El crítico irguió la espalda, bebió un sorbo y, cambiando a un tono casi declamatorio, dijo:

—Paola, hermosa mía, ¿es posible que hayas renegado de nuestros ideales de juventud y que ya no prestes oídos a la voz proletaria del Partido Comunista? Perdón —rectificó—, el Partido Democrático de la Izquierda. —Varias cabezas se volvieron al oír el nombre, pero él continuó-: Válgame Dios, no me digas que has aceptado tu edad y ahora lees el
Corriere
o, peor,
La Repubblica
, la voz de la maltratada clase media, camuflada de voz de maltratada clase obrera.

—No; nosotros leemos
L’Osservatore Romano
—dijo Brunetti, nombrando el órgano oficial del Vaticano, que seguía arremetiendo contra el divorcio, el aborto y el pernicioso mito de la igualdad de la mujer.

—Muy loable —elogió Padovani con voz meliflua—. Pero, si leéis tan brillantes páginas, ignoraréis que, en mi modestia, soy la voz del juicio artístico que habla a la esforzada masa. —Bajó el tono y prosiguió, imitando perfectamente la lúgubre entonación con que los presentadores de la RAI anunciaban la última crisis de gobierno—. Soy el representante del honrado trabajador. En mí podéis ver al crítico de la voz áspera y las manos encallecidas que busca los valores del auténtico arte proletario en medio del caos moderno. —Movió la cabeza en mudo saludo a una figura que pasaba y prosiguió-: Me parece una lástima que desconozcáis mi trabajo. Quizá os mande una copia de mis últimos artículos. Por desgracia, no los llevo encima, pero hasta los genios tienen que manifestar un poco de humildad, aunque sea falsa. —Todos habían empezado a divertirse, por lo que continuó en la misma vena-: Mi último trabajo predilecto es un primoroso artículo que escribí el mes pasado sobre una exposición de arte contemporáneo cubano… ya sabéis, tractores y piñas sonrientes. —Hizo una mueca de angustia, hasta que recordó las palabras exactas de su crítica—. Yo ensalzaba…, ¿cómo lo decía…?, «la perfecta simetría entre el refinamiento de la forma y la integridad conceptual». —Se inclinó para susurrar al oído de Paola, pero de modo que Brunetti pudiera oírlo claramente-: Lo saqué de una crítica de unas xilografías polacas que escribí hace dos años, en la que, si la memoria no me es infiel, elogiaba «la refinada simetría del concepto integrador».

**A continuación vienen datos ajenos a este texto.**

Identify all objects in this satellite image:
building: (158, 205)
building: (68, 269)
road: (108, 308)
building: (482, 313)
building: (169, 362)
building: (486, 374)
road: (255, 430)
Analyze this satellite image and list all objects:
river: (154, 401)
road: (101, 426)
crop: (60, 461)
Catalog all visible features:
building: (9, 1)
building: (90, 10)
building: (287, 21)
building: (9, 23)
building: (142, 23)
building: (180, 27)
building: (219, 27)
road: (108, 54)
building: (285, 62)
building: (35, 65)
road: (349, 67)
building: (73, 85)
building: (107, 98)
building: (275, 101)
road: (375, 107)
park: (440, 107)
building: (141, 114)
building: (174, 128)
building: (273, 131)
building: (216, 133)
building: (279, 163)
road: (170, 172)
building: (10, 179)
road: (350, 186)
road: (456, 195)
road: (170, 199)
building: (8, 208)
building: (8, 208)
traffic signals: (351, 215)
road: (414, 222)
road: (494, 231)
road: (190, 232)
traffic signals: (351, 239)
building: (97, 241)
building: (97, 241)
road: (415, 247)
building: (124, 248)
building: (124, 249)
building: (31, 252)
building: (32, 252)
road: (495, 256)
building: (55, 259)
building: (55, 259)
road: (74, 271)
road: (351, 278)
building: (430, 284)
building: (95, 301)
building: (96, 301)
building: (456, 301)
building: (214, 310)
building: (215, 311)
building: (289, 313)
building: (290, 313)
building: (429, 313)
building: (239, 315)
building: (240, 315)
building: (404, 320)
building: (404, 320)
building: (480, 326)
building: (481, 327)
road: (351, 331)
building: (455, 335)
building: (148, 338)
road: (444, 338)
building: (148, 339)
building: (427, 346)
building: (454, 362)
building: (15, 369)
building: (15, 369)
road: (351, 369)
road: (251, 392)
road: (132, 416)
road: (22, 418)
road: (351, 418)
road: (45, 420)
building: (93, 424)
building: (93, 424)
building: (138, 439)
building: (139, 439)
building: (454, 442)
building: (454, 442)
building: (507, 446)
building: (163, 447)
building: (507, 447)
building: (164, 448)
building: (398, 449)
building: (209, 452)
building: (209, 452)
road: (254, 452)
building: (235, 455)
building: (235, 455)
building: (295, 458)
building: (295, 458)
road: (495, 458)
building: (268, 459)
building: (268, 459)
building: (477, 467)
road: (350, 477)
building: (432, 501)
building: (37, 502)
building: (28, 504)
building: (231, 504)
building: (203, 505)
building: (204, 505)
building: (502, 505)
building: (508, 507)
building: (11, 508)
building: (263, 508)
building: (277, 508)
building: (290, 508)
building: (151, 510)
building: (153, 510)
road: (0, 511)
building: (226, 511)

—¿Y vistes así cuando trabajas? —preguntó Paola mirando el smoking de terciopelo.

—Veo que sigues tan deliciosamente malintencionada, Paola —rió él, inclinándose para darle un leve beso en la mejilla—. No, ángel; no me parece oportuno mostrar esta opulencia en los medios de la clase trabajadora. Me pongo una indumentaria más acorde, por ejemplo, un pantalón que no usaría ni el marido de mi criada y una chaqueta que mi sobrino iba a dar a los pobres. Y tampoco —agregó, levantando una mano para impedir interrupciones o preguntas— voy en el Maserati. Me parece que desentonaría. Además, en Roma el aparcamiento está fatal. Durante una temporada, resolví el problema del transporte tomando prestado el Fiat de la criada. Pero lo encontraba cubierto de multas de aparcamiento y luego tenía que perder horas invitando a almorzar al comisario de policía para que me las quitara. Ahora, simplemente, tomo un taxi en la puerta de mi casa y me apeo en la esquina del periódico, entrego mi artículo semanal, despotrico sobre la injusticia social y luego voy a una
pasticceria
, como un buen pastel, regreso a casa, tomo un baño caliente y leo a Proust.